What is Mindfulness?, Christopher Germer, 2004
Excerpt from the first chapter of Germer’s book, “Mindfulness and Psychotherapy”: “Psychotherapists are in the business of alleviating emotional suffering. Suffering arrives in innumerable guises: stress, anxiety, depression, behavior problems, interpersonal conflict, confusion, despair. It is the common denominator of all clinical diagnoses and is endemic to the human condition. Some of our suffering is existential, such as sickness, old age and dying. Some suffering has a more personal flavor. The cause of our individual difficulties may include past conditioning, present circumstances, genetic predisposition, or any number of interacting factors. Mindfulness, a deceptively simple way of relating to experience, has long been used to lessen the sting of life’s difficulties, especially those that are seemingly self-imposed. In this volume we will illustrate the potential of mindfulness for enhancing psychotherapy.”
MINDFULNESS: What is it? Where does it come from?, Siegel, Germer, Olendzki, 2008
Excerpt from the “Clinical Handbook of Mindfulness”: “As this book will show, mindfulness is a deceptively simple way of relating to all experience that can reduce suffering and set the stage for positive personal transformation. It is a core psychological process that can alter how we respond to the unavoidable difficulties in life—not only to everyday existential challenges, but also to severe psychological problems such as suicidal ideation (Linehan, 1993), chronic depression (Segal, Williams & Teasdale, 2002), and psychotic delusions (Bach and Hayes, 2002).”
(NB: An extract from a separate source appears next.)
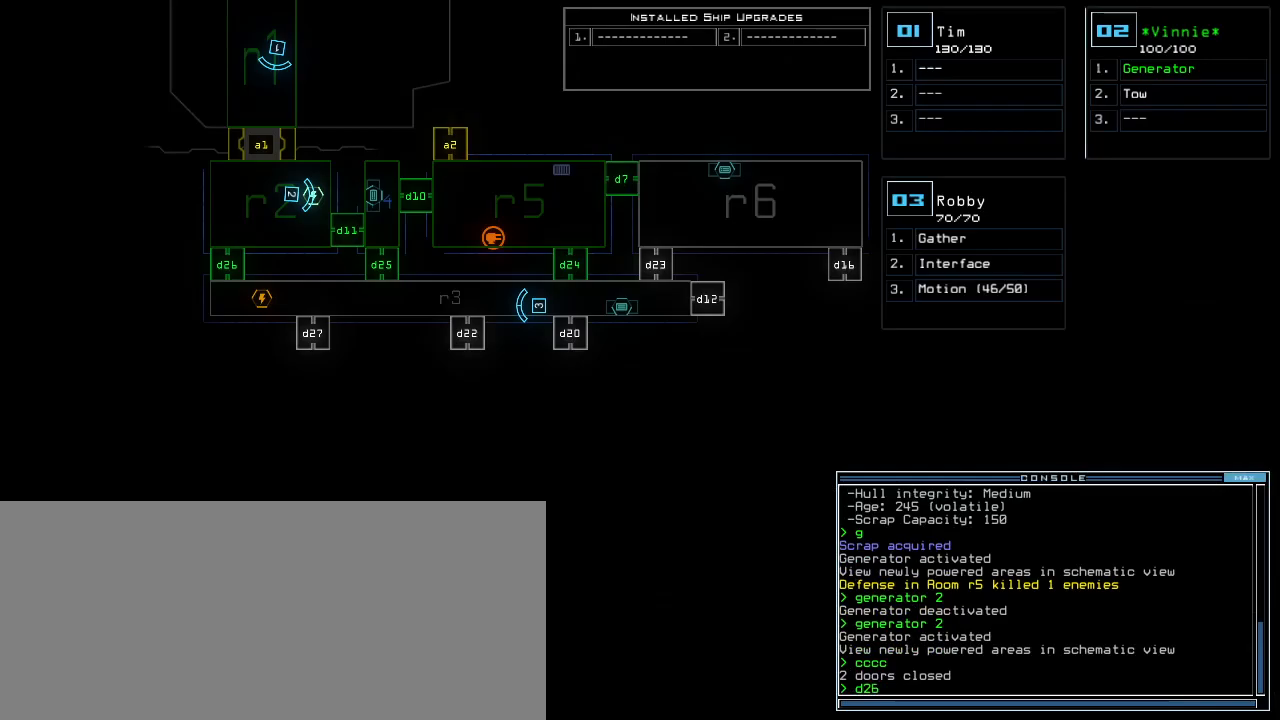
{"keys": ["2", "right"], "events": [[20, "return", "down"], [80, "6", "up"], [80, "return", "up"], [440, "2", "down"], [460, "right", "down"]]}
THE BENEFITS OF BEING PRESENT: Mindfulness and Its Role in Psychological Well-Being, Brown & Ryan, 2003
This research provides a theoretical and empirical examination of the role of mindfulness in psychological well-being An experience-sampling study shows that both dispositional and state mindfulness predict self-regulated behavior and positive emotional states. In addition, a clinical intervention study with cancer patients demonstrates that increases in mindfulness over time relate to declines in mood disturbance and stress.
The Power of Mindfulness, The Child Mind Institute
Article on the power of mindfulness and its impact on children with autism, ADHD, anxiety, and depression.
MINDFUL PRACTICE IN ACTION (I): Technical Competence, Evidence-Based Medicine, and Relationship-Centered Care, Epstein, 2003
First of a two-part series of articles on mindfulness in the medical profession. Mindfulness is defined as a purposeful, non-anxious, reflective presence that can be applied to an aspect of medical practice. It is a state of mind that permits insight, presence and reflection. The article uses clinical stories and observations to invoke examples of mindfulness in the medical field and its importance in medical training. Levels of mindfulness extend from mindless imitation to embodied presence, and are described in the text.
MINDFUL PRACTICE IN ACTION (II):: Cultivating Habits of Mind, Epstein, 2003
Second of a two-part series of articles on mindfulness in the medical profession. Epstein proposes an eight-fold method for promoting mindful practice in medicine: (a) Priming – setting the expectation of self-observation, (b) Availability – creating physical and mental space for exchange, (c) Reflective questions to open up possibilities and invite curiosity, (d) Active engagement – direct observation and exchange, (e) Modeling while “thinking out loud” to make mental processes more transparent, (f) Practicing attentiveness, curiosity, and presence, (g) Praxis – consolidation of learning by experience, and (h) Assessment and confirmation. Examples are included from medicine, music and meditation.
AN EXPLORATION IN MINDFULNESS: Classroom of Detectives, Reid & Miller (Teachers College Record, December 2009)
An exploratory study on a mindfulness program used in a fifth-grade classroom. The primary aim of the study was to investigate the feasibility of a mindfulness training workbook written for young children. The goal of the book was to help children understand and access their own mindfulness within the classroom setting without instruction by teachers and without using meditation techniques. The findings show that the mindfulness program was feasible and overall improvements in attention were evident. They also found that children who needed the most help at the onset of the program showed the greatest improvement by the end.
MINDFULNESS TRAINING IN CHILDHOOD, Lyons & Zelazo, 2011
The authors address mindfulness training in children. It is explained that mindfulness is a skill and its goal is staying with the present moment by focusing on breathing, and can be developed in people of all ages.